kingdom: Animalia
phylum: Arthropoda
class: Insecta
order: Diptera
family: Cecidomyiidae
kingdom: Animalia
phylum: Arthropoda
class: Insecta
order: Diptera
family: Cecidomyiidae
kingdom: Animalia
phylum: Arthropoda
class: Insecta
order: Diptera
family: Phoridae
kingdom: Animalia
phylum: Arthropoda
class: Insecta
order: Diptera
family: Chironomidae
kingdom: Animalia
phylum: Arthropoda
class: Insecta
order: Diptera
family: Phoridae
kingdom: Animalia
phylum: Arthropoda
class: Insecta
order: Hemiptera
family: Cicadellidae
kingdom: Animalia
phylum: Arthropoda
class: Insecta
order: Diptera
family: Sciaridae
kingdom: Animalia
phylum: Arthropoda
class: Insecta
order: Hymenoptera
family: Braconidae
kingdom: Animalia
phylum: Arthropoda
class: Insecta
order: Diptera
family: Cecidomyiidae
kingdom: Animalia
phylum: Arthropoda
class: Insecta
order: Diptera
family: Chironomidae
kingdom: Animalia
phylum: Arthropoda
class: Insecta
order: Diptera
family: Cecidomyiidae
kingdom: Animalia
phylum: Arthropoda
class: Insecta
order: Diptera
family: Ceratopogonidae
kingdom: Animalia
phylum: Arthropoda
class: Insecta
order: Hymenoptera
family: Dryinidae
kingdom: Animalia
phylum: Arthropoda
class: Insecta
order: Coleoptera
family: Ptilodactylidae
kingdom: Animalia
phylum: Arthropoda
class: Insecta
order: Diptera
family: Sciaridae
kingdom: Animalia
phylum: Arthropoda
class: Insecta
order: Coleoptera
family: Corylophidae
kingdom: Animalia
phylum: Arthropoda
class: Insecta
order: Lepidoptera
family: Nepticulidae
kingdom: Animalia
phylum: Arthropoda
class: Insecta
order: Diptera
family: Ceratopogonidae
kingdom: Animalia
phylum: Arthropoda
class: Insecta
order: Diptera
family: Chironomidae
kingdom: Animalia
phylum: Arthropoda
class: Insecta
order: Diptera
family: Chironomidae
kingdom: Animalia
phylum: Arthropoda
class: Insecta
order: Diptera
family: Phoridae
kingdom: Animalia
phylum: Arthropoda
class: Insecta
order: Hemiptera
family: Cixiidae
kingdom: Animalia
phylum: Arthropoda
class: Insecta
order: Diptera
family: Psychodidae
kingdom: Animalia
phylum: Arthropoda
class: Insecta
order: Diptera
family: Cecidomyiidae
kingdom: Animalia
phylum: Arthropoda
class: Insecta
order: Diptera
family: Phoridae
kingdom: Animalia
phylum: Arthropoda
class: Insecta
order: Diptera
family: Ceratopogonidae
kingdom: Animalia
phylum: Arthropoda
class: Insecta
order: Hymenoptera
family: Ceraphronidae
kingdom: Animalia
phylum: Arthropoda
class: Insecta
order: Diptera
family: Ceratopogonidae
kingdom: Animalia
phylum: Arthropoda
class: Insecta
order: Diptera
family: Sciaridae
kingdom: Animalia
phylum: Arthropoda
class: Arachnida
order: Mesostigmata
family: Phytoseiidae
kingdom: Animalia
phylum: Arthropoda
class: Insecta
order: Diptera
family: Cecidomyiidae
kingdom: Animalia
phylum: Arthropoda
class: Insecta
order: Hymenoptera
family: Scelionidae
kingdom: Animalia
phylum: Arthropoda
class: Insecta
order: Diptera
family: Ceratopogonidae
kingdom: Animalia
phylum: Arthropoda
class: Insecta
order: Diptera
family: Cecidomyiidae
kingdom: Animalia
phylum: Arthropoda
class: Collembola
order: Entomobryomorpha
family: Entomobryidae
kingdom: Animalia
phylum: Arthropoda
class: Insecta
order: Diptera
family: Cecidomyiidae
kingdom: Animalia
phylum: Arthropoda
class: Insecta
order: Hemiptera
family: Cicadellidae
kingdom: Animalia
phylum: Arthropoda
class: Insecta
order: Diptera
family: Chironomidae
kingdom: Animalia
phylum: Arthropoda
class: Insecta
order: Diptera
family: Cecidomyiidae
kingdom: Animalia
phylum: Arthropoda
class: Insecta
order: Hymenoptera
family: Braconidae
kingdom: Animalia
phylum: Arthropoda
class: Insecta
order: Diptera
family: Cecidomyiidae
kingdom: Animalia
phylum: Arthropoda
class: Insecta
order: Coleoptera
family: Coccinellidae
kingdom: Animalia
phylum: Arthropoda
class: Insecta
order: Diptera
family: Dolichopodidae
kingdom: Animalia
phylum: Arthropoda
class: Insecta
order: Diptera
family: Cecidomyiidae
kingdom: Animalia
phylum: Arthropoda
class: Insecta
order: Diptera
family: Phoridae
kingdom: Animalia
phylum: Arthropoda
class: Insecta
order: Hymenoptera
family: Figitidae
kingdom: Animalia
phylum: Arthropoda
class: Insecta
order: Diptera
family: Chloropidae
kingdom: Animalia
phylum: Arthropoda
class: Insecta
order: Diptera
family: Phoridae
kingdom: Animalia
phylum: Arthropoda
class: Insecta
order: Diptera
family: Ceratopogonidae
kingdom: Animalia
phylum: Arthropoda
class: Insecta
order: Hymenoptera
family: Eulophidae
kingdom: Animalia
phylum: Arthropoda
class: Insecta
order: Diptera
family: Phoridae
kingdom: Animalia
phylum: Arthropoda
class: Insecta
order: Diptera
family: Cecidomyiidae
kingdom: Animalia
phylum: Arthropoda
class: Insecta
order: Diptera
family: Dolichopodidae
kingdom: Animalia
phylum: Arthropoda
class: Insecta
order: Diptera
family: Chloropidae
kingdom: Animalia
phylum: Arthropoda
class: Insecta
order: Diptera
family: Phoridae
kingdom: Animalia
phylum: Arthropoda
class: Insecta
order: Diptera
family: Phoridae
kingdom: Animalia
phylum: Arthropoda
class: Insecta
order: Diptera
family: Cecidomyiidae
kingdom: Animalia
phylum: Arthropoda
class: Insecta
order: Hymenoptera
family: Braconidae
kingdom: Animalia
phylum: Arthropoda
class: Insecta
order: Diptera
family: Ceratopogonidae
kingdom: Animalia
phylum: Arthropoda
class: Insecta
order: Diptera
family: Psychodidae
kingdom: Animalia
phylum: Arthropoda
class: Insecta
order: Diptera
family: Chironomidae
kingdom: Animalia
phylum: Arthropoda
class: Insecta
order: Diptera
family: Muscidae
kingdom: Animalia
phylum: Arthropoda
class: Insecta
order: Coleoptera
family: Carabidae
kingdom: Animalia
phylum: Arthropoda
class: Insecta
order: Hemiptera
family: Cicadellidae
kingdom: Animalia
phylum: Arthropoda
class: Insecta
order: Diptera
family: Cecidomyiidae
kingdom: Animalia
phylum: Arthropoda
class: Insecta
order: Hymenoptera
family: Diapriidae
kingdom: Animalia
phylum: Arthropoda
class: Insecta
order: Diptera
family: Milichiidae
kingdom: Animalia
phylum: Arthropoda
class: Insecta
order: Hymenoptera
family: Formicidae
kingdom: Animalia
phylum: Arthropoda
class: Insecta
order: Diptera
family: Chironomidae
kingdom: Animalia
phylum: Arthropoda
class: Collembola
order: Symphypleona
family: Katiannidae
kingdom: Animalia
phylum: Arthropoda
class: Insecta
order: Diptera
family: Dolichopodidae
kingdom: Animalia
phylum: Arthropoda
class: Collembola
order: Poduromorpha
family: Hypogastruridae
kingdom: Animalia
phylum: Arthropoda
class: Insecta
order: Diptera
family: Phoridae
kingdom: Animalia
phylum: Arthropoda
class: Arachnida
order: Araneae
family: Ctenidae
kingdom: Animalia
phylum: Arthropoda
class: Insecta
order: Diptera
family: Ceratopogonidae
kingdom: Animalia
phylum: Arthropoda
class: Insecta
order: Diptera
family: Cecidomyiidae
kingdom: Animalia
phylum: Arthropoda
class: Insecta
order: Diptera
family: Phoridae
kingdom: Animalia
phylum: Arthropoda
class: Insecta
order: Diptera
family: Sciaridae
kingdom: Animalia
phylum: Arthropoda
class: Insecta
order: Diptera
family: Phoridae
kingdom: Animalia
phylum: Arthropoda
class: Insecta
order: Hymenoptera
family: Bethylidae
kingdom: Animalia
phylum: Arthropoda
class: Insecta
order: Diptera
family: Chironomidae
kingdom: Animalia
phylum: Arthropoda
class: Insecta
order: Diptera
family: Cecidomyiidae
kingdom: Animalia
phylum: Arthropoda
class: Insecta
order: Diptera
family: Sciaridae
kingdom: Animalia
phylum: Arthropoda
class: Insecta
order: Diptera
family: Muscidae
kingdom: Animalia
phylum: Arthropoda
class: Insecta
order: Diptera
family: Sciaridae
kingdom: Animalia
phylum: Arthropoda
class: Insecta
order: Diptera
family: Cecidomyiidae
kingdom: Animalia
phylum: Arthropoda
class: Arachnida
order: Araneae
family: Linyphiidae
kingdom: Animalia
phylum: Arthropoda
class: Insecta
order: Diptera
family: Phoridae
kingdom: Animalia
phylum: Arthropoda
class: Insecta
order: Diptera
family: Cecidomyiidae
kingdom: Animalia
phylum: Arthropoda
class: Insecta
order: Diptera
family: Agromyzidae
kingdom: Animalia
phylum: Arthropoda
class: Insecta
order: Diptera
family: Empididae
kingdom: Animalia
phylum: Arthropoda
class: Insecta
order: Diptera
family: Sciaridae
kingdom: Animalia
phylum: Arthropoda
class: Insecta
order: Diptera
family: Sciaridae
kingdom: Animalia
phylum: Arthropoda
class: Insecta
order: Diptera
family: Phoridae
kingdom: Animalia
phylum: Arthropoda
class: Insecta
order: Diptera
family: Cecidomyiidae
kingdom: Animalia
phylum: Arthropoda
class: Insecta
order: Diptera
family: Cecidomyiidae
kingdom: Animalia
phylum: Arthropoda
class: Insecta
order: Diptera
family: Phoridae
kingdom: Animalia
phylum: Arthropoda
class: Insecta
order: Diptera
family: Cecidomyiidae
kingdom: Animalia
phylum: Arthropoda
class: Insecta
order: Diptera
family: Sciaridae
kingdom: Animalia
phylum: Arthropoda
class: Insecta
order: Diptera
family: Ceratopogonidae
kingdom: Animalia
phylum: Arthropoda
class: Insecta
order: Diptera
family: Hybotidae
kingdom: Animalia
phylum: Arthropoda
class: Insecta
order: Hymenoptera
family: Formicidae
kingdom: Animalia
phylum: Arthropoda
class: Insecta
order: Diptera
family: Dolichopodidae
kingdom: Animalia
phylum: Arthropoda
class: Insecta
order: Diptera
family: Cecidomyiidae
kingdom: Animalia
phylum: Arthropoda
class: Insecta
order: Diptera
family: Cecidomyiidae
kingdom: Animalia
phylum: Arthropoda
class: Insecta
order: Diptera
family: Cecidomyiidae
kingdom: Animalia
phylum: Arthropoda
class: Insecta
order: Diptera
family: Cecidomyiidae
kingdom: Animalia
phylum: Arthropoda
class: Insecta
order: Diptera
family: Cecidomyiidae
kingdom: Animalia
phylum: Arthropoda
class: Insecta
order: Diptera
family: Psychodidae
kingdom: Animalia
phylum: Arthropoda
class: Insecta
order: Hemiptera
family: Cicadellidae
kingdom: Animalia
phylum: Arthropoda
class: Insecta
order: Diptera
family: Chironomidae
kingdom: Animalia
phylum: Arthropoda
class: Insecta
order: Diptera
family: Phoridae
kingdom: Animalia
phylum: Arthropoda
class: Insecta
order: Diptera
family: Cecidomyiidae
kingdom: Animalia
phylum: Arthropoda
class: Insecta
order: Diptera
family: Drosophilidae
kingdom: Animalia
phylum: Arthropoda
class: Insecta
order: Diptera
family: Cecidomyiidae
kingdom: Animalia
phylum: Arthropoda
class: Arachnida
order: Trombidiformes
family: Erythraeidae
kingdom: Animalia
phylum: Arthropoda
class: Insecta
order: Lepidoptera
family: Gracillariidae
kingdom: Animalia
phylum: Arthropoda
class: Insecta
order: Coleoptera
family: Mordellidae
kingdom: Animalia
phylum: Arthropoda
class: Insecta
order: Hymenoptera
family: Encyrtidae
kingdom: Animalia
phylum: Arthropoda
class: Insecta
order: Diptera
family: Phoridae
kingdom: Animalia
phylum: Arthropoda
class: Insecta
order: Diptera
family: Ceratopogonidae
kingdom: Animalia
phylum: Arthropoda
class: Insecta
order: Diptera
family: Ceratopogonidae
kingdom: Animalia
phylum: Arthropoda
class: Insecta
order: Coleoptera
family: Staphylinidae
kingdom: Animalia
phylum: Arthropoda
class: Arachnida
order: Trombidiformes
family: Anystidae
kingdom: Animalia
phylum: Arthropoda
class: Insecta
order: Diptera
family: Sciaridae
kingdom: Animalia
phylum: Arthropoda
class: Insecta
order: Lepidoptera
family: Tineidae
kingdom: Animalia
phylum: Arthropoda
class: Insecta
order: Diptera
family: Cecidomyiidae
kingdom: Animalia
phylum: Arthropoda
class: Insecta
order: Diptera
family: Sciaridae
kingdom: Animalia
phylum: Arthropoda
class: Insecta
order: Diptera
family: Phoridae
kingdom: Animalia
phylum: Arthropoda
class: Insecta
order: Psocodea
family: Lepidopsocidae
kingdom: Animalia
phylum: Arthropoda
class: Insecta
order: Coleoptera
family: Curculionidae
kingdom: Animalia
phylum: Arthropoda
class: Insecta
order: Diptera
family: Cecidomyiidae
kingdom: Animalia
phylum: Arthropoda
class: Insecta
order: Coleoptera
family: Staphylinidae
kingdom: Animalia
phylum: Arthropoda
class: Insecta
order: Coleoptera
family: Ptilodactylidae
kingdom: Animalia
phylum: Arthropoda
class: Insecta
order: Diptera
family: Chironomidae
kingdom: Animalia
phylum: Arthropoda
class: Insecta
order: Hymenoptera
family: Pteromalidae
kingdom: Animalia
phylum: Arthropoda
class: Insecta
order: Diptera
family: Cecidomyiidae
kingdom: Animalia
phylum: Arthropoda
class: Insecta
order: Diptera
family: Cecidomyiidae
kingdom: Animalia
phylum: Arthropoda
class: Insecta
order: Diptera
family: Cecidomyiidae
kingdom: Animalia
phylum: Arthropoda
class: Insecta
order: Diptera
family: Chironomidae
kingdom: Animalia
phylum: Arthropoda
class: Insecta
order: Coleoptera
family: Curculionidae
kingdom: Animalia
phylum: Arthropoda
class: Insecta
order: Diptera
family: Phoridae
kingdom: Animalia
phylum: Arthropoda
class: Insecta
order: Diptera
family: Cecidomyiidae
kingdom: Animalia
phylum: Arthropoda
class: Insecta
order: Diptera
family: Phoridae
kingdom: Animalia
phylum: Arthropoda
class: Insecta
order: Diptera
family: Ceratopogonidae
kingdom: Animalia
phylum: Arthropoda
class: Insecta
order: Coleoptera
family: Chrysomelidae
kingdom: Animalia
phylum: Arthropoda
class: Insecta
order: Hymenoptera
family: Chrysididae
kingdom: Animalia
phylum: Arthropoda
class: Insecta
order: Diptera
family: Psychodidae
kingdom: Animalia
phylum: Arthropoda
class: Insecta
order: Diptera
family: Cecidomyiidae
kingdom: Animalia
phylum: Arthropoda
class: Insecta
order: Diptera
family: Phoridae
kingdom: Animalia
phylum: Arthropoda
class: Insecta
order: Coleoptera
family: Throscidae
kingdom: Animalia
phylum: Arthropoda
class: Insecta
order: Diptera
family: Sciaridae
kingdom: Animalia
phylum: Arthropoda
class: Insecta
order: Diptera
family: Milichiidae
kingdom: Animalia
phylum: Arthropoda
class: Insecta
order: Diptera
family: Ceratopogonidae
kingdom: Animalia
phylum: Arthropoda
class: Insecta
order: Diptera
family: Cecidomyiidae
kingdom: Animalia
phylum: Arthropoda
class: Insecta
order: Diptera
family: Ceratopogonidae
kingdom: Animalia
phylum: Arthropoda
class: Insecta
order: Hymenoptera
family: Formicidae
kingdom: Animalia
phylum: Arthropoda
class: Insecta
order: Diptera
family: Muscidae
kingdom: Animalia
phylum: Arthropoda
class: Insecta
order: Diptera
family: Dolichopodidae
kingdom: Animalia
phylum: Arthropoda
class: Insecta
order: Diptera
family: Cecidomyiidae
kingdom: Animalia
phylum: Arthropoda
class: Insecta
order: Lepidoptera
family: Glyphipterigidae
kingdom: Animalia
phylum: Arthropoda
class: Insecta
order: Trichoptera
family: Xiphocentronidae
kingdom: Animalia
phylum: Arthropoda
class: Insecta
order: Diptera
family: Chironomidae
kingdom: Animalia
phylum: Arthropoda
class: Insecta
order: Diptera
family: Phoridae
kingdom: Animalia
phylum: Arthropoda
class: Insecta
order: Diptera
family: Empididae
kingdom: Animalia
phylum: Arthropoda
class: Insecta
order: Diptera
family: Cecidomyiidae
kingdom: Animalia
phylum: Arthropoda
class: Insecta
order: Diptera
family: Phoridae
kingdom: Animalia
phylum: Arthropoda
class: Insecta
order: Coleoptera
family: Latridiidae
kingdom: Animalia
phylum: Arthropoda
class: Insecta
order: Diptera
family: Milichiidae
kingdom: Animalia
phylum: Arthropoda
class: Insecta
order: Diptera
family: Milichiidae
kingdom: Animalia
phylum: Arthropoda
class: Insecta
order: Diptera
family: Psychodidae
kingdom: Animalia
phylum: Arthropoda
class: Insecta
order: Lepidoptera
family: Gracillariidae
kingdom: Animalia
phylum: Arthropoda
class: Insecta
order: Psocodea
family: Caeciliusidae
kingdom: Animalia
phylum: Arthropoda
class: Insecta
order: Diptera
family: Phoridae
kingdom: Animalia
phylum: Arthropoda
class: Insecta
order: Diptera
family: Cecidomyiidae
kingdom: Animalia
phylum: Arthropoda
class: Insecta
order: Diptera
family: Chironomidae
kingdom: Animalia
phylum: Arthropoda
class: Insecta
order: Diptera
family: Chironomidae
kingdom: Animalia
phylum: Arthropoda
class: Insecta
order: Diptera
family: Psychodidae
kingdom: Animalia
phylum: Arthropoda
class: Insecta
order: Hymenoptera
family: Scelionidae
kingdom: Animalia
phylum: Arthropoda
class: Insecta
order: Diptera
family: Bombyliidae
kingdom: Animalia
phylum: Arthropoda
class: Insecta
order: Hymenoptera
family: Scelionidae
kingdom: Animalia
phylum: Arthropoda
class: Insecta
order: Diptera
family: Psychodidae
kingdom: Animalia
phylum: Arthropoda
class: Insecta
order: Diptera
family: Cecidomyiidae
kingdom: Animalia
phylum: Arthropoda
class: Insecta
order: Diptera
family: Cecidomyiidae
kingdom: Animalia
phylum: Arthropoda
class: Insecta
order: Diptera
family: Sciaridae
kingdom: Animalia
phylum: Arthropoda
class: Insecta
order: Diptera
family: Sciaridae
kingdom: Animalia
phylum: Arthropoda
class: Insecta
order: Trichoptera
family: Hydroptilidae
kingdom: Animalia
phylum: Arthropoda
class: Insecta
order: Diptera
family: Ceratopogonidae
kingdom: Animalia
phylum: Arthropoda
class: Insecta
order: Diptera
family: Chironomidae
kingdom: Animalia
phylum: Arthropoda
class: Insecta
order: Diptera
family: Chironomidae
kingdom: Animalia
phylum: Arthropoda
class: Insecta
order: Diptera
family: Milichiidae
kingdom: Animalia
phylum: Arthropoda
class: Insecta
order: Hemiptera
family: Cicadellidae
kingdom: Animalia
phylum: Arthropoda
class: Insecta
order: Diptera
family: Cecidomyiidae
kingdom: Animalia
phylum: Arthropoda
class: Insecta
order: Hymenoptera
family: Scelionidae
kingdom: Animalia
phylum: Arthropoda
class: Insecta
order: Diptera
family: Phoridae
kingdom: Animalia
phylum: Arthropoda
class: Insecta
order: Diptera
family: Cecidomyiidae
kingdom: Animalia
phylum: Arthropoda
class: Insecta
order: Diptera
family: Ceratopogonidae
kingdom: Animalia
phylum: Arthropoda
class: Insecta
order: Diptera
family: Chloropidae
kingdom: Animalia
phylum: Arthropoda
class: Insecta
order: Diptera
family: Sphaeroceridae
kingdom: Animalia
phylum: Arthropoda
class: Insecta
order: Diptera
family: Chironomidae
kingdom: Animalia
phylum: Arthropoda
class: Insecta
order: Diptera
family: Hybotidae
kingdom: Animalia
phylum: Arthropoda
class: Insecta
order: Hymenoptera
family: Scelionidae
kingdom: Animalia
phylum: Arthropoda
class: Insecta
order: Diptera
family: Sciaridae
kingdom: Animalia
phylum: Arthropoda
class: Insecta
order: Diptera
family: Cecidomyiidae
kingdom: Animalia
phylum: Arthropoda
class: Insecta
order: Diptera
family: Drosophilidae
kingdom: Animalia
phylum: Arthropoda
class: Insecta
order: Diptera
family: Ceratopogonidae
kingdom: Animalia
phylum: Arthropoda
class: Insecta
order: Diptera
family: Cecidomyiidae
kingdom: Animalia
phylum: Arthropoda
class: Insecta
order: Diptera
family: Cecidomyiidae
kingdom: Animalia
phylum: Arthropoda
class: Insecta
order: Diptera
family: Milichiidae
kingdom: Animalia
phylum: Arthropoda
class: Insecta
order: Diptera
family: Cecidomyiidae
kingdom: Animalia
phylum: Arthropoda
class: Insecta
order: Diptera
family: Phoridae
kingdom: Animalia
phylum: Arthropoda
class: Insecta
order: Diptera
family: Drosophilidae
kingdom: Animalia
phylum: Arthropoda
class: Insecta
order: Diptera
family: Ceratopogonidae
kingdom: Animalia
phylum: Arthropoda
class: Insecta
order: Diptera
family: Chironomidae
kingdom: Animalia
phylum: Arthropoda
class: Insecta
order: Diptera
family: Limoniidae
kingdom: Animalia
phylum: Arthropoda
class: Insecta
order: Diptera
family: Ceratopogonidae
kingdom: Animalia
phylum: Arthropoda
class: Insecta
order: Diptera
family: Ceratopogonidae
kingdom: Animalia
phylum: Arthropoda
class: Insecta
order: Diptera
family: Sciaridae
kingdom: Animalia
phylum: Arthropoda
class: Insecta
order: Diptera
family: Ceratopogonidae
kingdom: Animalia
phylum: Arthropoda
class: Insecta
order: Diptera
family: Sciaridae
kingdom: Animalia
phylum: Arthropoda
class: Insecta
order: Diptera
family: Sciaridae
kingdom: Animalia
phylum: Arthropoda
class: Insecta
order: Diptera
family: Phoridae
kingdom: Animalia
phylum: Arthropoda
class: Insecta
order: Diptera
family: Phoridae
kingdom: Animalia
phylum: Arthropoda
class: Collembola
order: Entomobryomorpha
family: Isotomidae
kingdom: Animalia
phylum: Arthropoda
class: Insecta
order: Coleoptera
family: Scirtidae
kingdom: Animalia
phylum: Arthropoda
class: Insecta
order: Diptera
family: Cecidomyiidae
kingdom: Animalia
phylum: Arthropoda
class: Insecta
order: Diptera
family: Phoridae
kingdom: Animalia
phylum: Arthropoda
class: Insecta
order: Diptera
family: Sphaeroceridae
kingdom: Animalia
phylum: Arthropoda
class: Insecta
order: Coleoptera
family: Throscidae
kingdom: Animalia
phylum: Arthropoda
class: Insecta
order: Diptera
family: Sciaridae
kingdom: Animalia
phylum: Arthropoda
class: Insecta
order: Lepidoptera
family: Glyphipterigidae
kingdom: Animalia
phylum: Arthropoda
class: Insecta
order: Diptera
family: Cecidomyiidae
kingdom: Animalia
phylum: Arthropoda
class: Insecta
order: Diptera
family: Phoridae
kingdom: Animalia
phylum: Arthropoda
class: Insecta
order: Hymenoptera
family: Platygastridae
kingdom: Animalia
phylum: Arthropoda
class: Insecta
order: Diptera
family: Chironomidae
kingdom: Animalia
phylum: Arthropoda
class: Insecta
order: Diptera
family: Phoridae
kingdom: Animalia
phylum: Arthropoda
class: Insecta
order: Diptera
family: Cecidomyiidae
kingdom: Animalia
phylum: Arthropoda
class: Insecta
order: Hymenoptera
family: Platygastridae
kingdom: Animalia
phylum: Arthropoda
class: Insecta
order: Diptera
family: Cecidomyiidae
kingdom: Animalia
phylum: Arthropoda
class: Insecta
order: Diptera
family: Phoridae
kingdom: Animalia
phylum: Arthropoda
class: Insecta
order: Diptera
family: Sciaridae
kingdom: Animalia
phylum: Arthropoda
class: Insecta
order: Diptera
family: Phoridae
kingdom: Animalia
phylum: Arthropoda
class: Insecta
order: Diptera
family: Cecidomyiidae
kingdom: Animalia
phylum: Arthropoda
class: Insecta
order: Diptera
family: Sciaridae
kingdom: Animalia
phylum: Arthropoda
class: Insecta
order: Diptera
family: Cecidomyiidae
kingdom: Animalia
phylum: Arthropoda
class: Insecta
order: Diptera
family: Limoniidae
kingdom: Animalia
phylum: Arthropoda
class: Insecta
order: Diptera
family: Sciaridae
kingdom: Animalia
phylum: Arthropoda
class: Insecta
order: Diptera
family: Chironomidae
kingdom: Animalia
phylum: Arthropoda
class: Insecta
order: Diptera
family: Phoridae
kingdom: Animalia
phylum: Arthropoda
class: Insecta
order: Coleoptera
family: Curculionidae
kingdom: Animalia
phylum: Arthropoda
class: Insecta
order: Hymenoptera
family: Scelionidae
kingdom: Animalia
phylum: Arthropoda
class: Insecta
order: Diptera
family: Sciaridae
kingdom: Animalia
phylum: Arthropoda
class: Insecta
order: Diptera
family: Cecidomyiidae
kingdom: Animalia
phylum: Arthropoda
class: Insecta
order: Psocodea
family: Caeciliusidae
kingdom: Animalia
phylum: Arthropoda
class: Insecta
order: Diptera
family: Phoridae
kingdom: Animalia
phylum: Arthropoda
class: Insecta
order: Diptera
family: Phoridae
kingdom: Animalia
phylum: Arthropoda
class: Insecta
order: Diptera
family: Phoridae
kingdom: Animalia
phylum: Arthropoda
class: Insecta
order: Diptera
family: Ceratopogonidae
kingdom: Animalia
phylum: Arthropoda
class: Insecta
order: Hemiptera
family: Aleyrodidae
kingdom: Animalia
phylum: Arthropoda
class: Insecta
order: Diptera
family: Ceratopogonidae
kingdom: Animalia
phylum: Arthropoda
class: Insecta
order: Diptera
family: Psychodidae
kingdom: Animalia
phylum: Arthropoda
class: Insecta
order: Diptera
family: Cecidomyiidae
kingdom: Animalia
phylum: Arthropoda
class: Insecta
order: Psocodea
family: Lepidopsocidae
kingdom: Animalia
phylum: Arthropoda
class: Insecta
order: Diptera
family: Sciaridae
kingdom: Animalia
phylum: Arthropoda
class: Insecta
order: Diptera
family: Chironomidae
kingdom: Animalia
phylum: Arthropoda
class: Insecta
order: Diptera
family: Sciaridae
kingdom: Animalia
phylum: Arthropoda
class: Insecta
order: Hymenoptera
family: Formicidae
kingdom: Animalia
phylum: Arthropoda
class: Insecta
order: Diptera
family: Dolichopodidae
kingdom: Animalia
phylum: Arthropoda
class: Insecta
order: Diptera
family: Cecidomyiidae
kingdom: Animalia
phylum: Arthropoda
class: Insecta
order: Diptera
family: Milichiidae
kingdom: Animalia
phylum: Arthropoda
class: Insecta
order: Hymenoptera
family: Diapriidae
________________
» **Exercise prompt**
Copy the records word for word, from the very first line through the line "family: Dryinidae".

» **Exercise response**
kingdom: Animalia
phylum: Arthropoda
class: Insecta
order: Diptera
family: Cecidomyiidae
kingdom: Animalia
phylum: Arthropoda
class: Insecta
order: Diptera
family: Cecidomyiidae
kingdom: Animalia
phylum: Arthropoda
class: Insecta
order: Diptera
family: Phoridae
kingdom: Animalia
phylum: Arthropoda
class: Insecta
order: Diptera
family: Chironomidae
kingdom: Animalia
phylum: Arthropoda
class: Insecta
order: Diptera
family: Phoridae
kingdom: Animalia
phylum: Arthropoda
class: Insecta
order: Hemiptera
family: Cicadellidae
kingdom: Animalia
phylum: Arthropoda
class: Insecta
order: Diptera
family: Sciaridae
kingdom: Animalia
phylum: Arthropoda
class: Insecta
order: Hymenoptera
family: Braconidae
kingdom: Animalia
phylum: Arthropoda
class: Insecta
order: Diptera
family: Cecidomyiidae
kingdom: Animalia
phylum: Arthropoda
class: Insecta
order: Diptera
family: Chironomidae
kingdom: Animalia
phylum: Arthropoda
class: Insecta
order: Diptera
family: Cecidomyiidae
kingdom: Animalia
phylum: Arthropoda
class: Insecta
order: Diptera
family: Ceratopogonidae
kingdom: Animalia
phylum: Arthropoda
class: Insecta
order: Hymenoptera
family: Dryinidae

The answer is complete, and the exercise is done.